Figure 2. Position of S-glutathionylation in PFKFB3.

(a) A ribbon diagram of the PFKFB3 dimer showing site of S-glutathionylation. S-glutathionylation is shown in only one subunit for a clearer view. The two catalytic domains are shown in different colors: the 2-Kinase domains, gray and magenta; the 2-Phosphatase domains, light green and dark green. S-glutathionylated C206 is labeled as GS-C206 and the position of Fru-6-P in the 2-Kinase catalytic pocket is also shown. (b) The glutathione moiety (labeled as GS-) bound to C206 is shown with an |F_o|–|F_c| omit map at a 2.5σ level. (c) Glutathione (GS-) bound to Cys206 is located on the kinase surface surrounded by basic residues, Arg131, His135, and Lys205. Glutathione has a hydrogen bond with Gln199. The protein residues are shown in yellow, glutathione in green, and the Fru-6-P and ADP in magenta for comparison. (d) Amino acid sequence alignment among human PFKFB isoforms, PFKFB1, PFKFB2, Two splicing variants of PFKFB3, and PFKFB4 from the ClustalW program. Fully conserved, conserved, and similar residues at each position are symbolized by an asterisk (*), colon (:), and dot (.), respectively.

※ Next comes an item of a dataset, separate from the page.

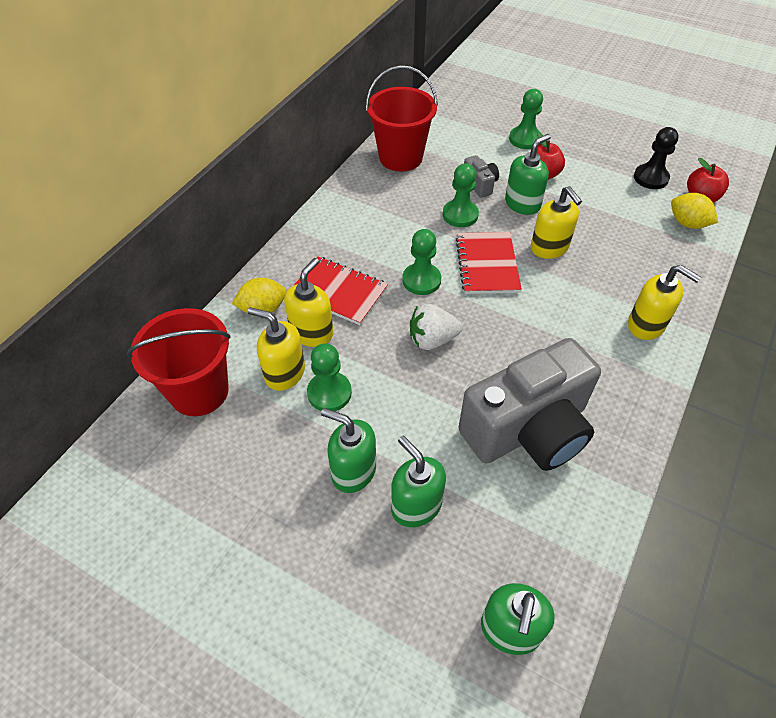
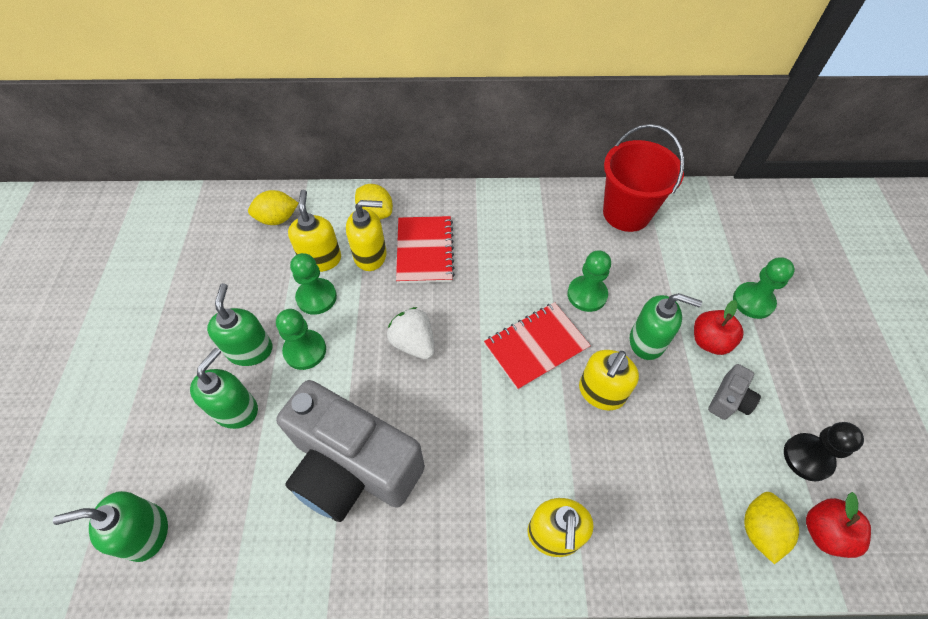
camera: 60 degrees right, 5 degrees up
red bucket [127,308,231,416] -> yellow lemon [248,190,298,225]
green pawn [402,229,442,295] -> green pawn moved to [276,309,326,370]
grey camera [464,155,499,198] -> grey camera moved to [708,364,761,420]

The conserved cysteine residues are in bold type and yellow shading shows PFKFB3 isoform-specific S-glutathionylated cysteine residue. (e) Immunoblotting of WT-PFKFB3 and the C206A mutant after pre-treatment with 3 mM 1:1 molar ratio of GSH to GSSG. (f) The 2-Kinase activities of WT-PFKFB3 and the C206A mutant after 25 min pre-treatment with varied molar ratio of GSH to GSSG.